Usually when we breathe the oxygen enters our lungs and carbon dioxide is expelled. But in some medical cases that process of breathing gets difficult and there will be a need for an external pressure to pump in that oxygen and even helps to pull out the air (CO2) from the lungs using the tubes that are connected to the machine and inserted in your mouth down to the windpipe.

We can even set the number of breaths that should be taken per minute. The great part is even if you did not breathe the ventilator does its work of pumping in the air automatically.

Downsides of a ventilator

You won’t be able to eat and drink anything as the tubes are placed in your windpipe through the mouth.

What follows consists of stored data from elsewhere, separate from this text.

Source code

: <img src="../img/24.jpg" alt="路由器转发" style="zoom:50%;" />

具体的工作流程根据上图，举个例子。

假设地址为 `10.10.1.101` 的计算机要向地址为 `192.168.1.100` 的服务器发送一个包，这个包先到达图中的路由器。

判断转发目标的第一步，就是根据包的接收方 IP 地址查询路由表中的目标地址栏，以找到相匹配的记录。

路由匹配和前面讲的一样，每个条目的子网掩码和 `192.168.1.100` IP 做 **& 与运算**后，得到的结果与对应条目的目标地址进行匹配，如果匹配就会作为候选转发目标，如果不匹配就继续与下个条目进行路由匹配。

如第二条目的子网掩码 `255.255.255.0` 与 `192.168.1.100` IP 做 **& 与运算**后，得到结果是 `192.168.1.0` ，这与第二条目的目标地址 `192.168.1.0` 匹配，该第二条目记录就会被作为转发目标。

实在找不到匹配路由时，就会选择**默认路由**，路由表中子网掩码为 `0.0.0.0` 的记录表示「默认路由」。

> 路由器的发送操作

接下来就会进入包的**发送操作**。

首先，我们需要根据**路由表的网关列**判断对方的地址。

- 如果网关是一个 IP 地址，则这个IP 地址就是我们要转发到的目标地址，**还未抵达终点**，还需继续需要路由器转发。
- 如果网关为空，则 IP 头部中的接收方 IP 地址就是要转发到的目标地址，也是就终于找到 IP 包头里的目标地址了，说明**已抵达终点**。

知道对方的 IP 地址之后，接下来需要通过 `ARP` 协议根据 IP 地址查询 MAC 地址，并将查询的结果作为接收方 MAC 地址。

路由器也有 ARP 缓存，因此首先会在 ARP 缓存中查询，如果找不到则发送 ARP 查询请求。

But how do we get essential nutrients?

For that, the IV arrangements are done and directly sent through the needles into the veins.

How does covid-19 affect our lungs?

If the body’s immune system does not fight the infection, through ARDS (acute respiratory distress syndrome) the infection can travel to the lungs and cause a potentially fatal condition.

In ARDS the alveoli (which helps in the exchange of oxygen and carbon dioxide with the blood) will start filling with fluids which diminishes the lung’s ability to provide vital organs with the required amount of oxygen.

ARDS can be very dangerous and that is the main reason why people have to opt for a ventilator to survive on.

When can one come off the ventilator?

The casualty can be weaned off the ventilator once he or she resumes breathing on their own. 

Weaning is a gradual process where the casualty stays connected to the ventilator and they are allowed to breathe on their own.

When certain milestones are achieved, the doctors may decide to try taking the patient off the ventilator for a trial. If it’s not successful, weaning can be attempted another time.

Risks of being on a ventilator?

Since the pumping of air isn’t a natural process there are cons attached to it.

Due to the repeated and continuous air pressure by an external machine, there are high chances of damaging the lungs.

Usage of tubes do pump the air there are chances of bacteria getting into the lungs and we can expect pneumonia.

Delirium is another concern and fits in with what is called post-ICU syndrome (PICS), a collection of problems that can present—and linger—after a critical illness. 

What happens if you decide that you wouldn’t want to be on a ventilator?

When you decide not to go ahead with the ventilator support, the healthcare team would still treat you with non-invasive methods to deliver the oxygen to you. 

They would treat you for any distressing symptoms and ensure that you’re comfortable as possible.

No matter what you decide about your care, the healthcare people would respect your decision.

But it’s recommended to stay on a ventilator as the experts know what’s good for you and what’s not.